Se acostumbraba también avivar la ilusión con un símbolo especial: Un arbolito de hojas verdes que presidía los festines estacionales y recordaba a los confinados en el hogar la primavera cada vez más cercana. Todo esto fue generando en aquellos pueblos ancestrales un tiempo especial alrededor del solsticio, en que festejaban, bebían y comían con algún ritual; y convivían las familias en agradecimiento al sol que revivía, y a la naturaleza que anunciaba, con la luz solar dilatándose cada día, la posibilidad de una nueva creación de plantas y animales, de la vida en general, y la permanencia y renovación de personas, familias y colectividades.

Las primeras comunidades cristianas debieron fijar el nacimiento de Jesús pues no había una fecha exacta, y pareció muy adecuado, y pleno de simbolismo y tradición, situarlo cerca del solsticio, tiempo de festejos y de renovación de la vida. Jesús nacía, proclamaron, como una nueva luz que anunciaba la transformación de la historia y anunciaba el advenimiento de una nueva esperanza. De alguna manera consideraron prudente, con una buena dosis de astucia, armonizar la llegada del Salvador con la muy arcaica tradición del renacimiento de la naturaleza y la vida.
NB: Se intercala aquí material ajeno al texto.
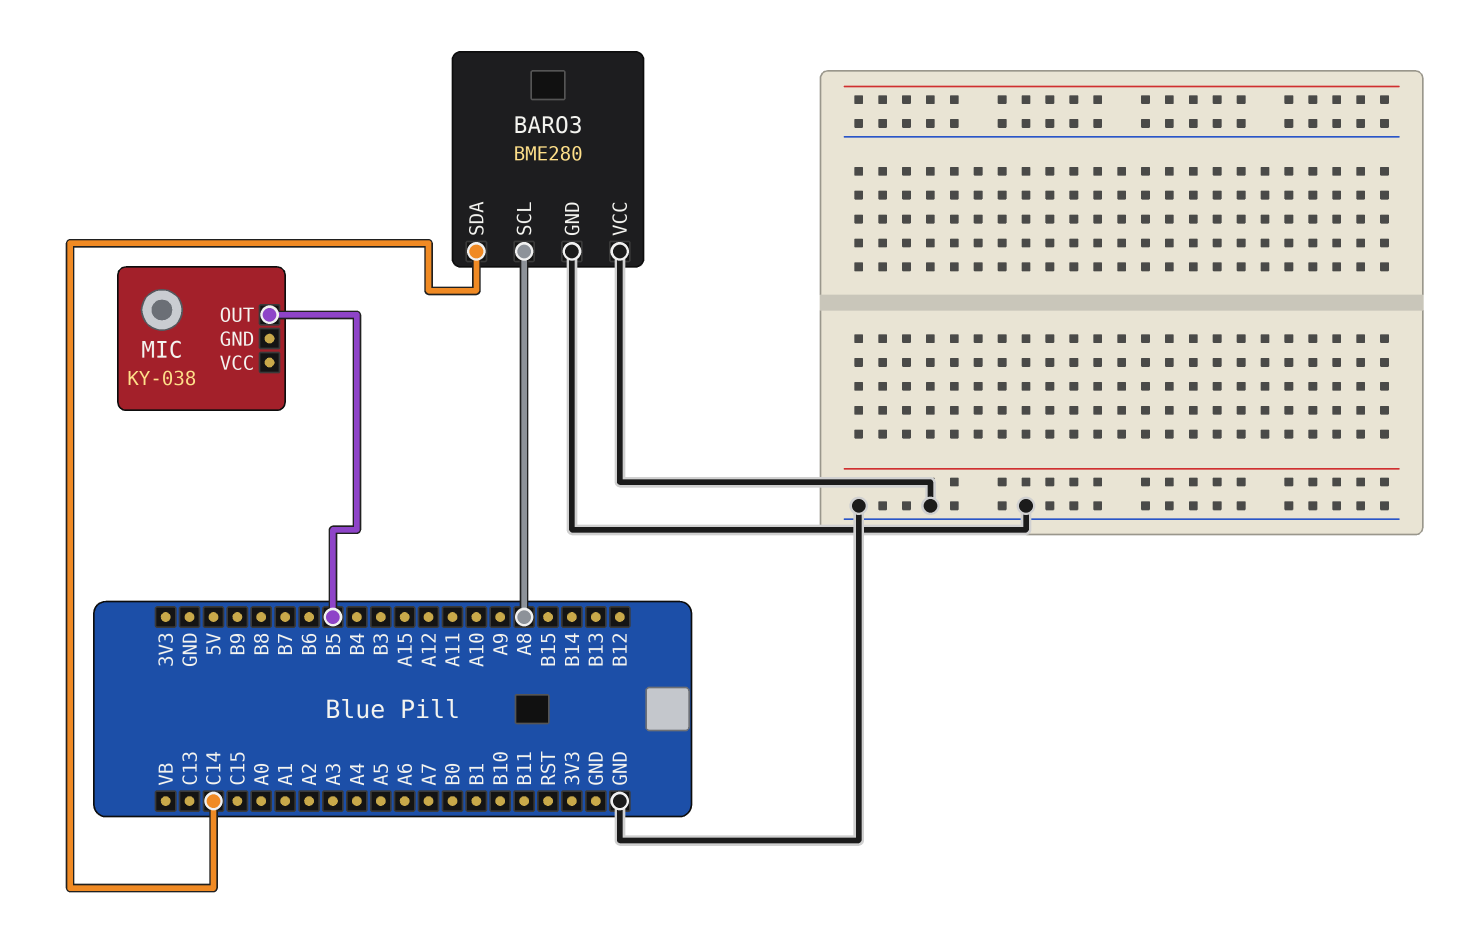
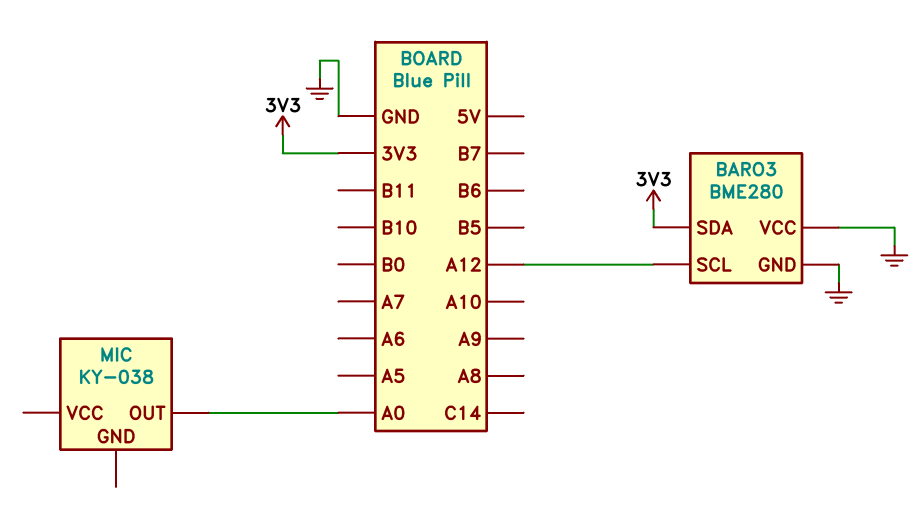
BARO3 pin SCL: A8 -> A12
BARO3 pin SDA: C14 -> 3V3
MIC pin OUT: B5 -> A0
Por esto ahora que celebramos este natalicio somos herederos de una tradición de dos mil años enraizada a su vez en saberes y costumbres que consignaron y agradecieron el solsticio, y lo conmemoraban, varios miles de años atrás…

Ojalá que esta Navidad agradezcamos y renovemos el compromiso con la vida, la solidaridad y la esperanza.